The Cal State Long Beach (CSULB) Visual Anthropology Student Association will host a showcase of its work on Saturday, May 19, beginning at 4 p.m. at the Liberty Art Gallery and Performance Space at 435 Alamitos Ave. in Long Beach. Admission is free.
Organized by the CSULB Department of Anthropology and supervised by faculty members Steven Rousso-Schindler and Scott Wilson, the program will present an evening of films and new media projects on topics as different as vinyl records and the body image of Mexican-American women.
“This showcase of student work represents a variety of media available in the classes,” Rousso-Schindler noted. “Last year’s showcase drew hundreds to downtown Long Beach, and I expect hundreds more to attend this year for our program of eight films and five new media projects.”
Rousso-Schindler explained that visual anthropology is a subfield of cultural anthropology concerned with the study and production of ethnographic photography, film and new media. “Technology has had a significant impact on visual anthropology,” he said. “Up to now, visual anthropology has depended on film and TV. New media changes that. Access to technology has allowed more people to become visual anthropologists.”
As a visual anthropologist, Rousso-Schindler hasn’t seen as much work as he expected about Mexican-Americans from an enrollment as diverse as CSULB’s. He said that changes a bit this year with two projects about Mexican-American culture.

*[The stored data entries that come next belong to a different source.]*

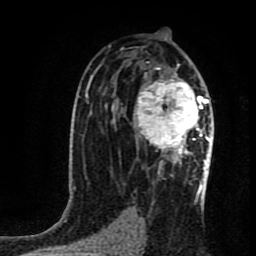
Breast MRI (dynamic contrast-enhanced), one axial slice. Slice 50 of 80 in the series (ordered by position). Cropped to one breast. Dynamic contrast-enhanced series, time point 2 of 8 at this slice position (early post-contrast). 1.5 T. TE 4.2 ms, TR 7 ms. 256 × 256 image matrix, field of view 160 × 160 mm. Female patient.
Outlined on this slice (semi-automatic segmentation, software-assisted and operator-edited):
- enhancing-tissue mask used for the functional tumour volume (all voxels passing the contrast-enhancement thresholds inside the analysis volume; usually the tumour): bounding box [x1, y1, x2, y2] px = [134, 65, 212, 162]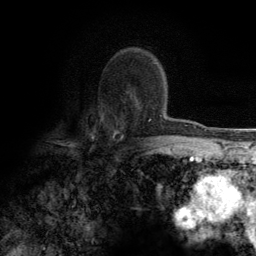
Breast MRI (dynamic contrast-enhanced), one axial slice. Position 85 of 134 along the scan axis. Cropped to one breast. Dynamic contrast-enhanced series, time point 2 of 6 at this slice position (early post-contrast). 3 T. TE 2.8 ms, TR 7.7 ms. 256 × 256 image matrix, field of view 170 × 170 mm. Female patient.
Outlined on this slice (semi-automatically segmented with operator editing):
- enhancing-tissue mask used for the functional tumour volume (all voxels passing the contrast-enhancement thresholds inside the analysis volume; usually the tumour): bounding box (x1, y1, x2, y2) in pixels: (113, 99, 162, 138)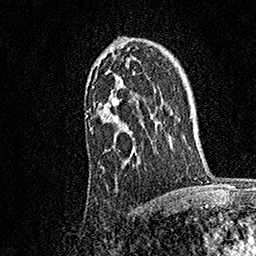
Breast MRI, one axial slice; slice 118 of 158 in the series (ordered by position); cropped to one breast; dynamic contrast-enhanced series, time point 2 of 7 at this slice position (early post-contrast); 1.5 T; TE 3.5 ms, TR 7.2 ms; 1 mm slice thickness; 256 × 256 image matrix. Female patient.
Annotated regions visible in this slice (semi-automatically segmented with operator editing):
- enhancing-tissue mask used for the functional tumour volume (all voxels passing the contrast-enhancement thresholds inside the analysis volume; usually the tumour): box from (x=87, y=45) to (x=138, y=157) px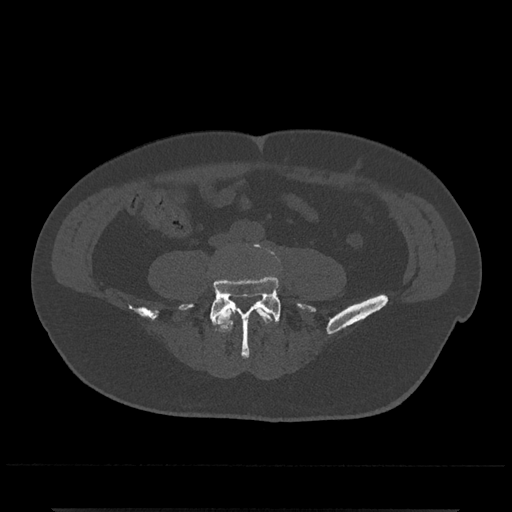
CT including the spine, one axial slice. Position 108 of 797 along the scan axis. 120 kVp. Bone window (W 1800 / L 400 HU). 512 × 512 image matrix, field of view 393 × 393 mm. Patient: male, 67 years. From the clinical record (not read from this slice): primary cancer: prostate.
Annotated regions visible in this slice (semi-automatically segmented with operator editing):
- L4 vertebra: bounding box (x1, y1, x2, y2) in pixels: (216, 302, 278, 332)
- L5 vertebra: (179, 244, 315, 358)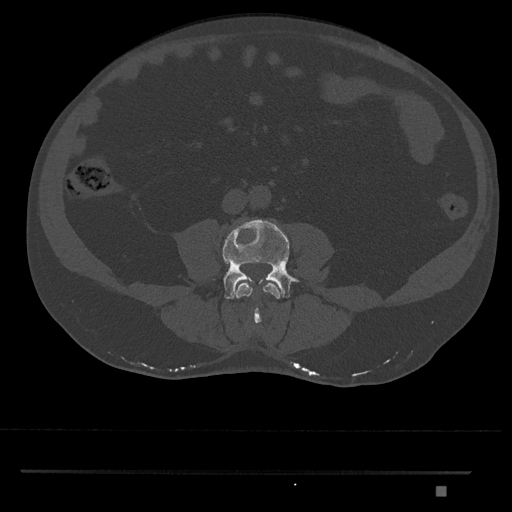
CT including the spine, one axial slice. Slice 638 of 1134 in the series (ordered by position). Bone window (W 1800 / L 400 HU). 512 × 512 image matrix, field of view 429 × 429 mm. Male patient, age 65 years. From the clinical record (not read from this slice): primary cancer: prostate.
Annotated regions visible in this slice (semi-automatic segmentation, software-assisted and operator-edited):
- L3 vertebra: bounding box (x1, y1, x2, y2) in pixels: (236, 281, 280, 324)
- L4 vertebra: (222, 219, 299, 299)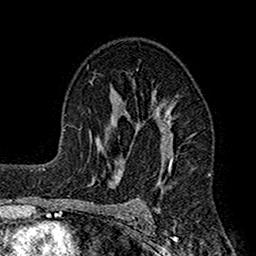
Breast MRI (dynamic contrast-enhanced), one axial slice; slice 99 of 160 in the series (ordered by position); cropped to one breast; dynamic contrast-enhanced series, time point 2 of 7 at this slice position (early post-contrast); 1.5 T; TE 2.7 ms, TR 4.9 ms; 1 mm slice thickness; 256 × 256 image matrix. Female patient.
Outlined on this slice (semi-automatic segmentation, software-assisted and operator-edited):
- enhancing-tissue mask used for the functional tumour volume (all voxels passing the contrast-enhancement thresholds inside the analysis volume; usually the tumour): bounding box [x1, y1, x2, y2] px = [117, 94, 173, 221]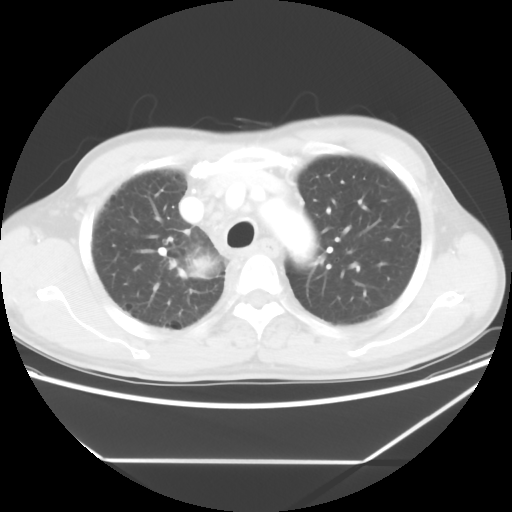
Chest CT, one axial slice. Slice 46 of 60 in the series (ordered by position). Lung window (W 1500 / L -600 HU). 512 × 512 image matrix, field of view 367 × 367 mm. Patient: male, 58 years. Case-level facts recorded for this patient, not image findings: clinical TNM (as recorded): T2 N2 M0.
Structures marked on this image (rectangle marked by the reading radiologist):
- lung tumour (recorded histology: squamous cell carcinoma): box from (x=186, y=254) to (x=216, y=280) px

He points to an undergraduate film by CSULB’s Joanna Diaz, Vanessa Diaz and Andrea Carcovich titled “Dia de las Muertas: Advocacy through Altars and Art,” which connects the celebrations of Mexico’s Dia De Los Muertos and the death of women in Juarez. The same three students will also present “Yadi,” which portrays a Mexican-American woman with bulimia who overcomes conflicting messages about ideal female body types.
“These filmmakers focused on the women living in a lawless, violent border town and asked what nuances gender can bring into the equation,” Rousso-Schindler said of the first film. Of the second, he said, “Body image is differently constructed in the two cultures. Mainstream America prizes bone-skinny models and Mexican culture does not. These filmmakers have one foot in American culture and one in Mexican-American culture. It caused them to struggle with their own body images. The film is put together very cleverly.”
“The Yogalution,” set in Long Beach, is from student filmmakers Stacie Shewmake, Julia Wignall and Lauren Brounley. Subtitled “Empowering Bodies and Minds: in Long Beach, California,” it details a new yoga movement that provides free instruction for community members.
Other film titles that will be shown at the festival include:
The department’s insistence on visual anthropologists working in the Long Beach community expands student world views, Rousso-Schindler believes. “Long Beach is an incredibly diverse place. That is one of the strengths of this university and one I appreciate the more I visit other CSUs,” he said. “CSULB students are great at finding amazing stories. They show the city’s diversity. It is one thing to study diversity and another to be confronted by different cultures. It’s a very educational experience and a fun challenge.”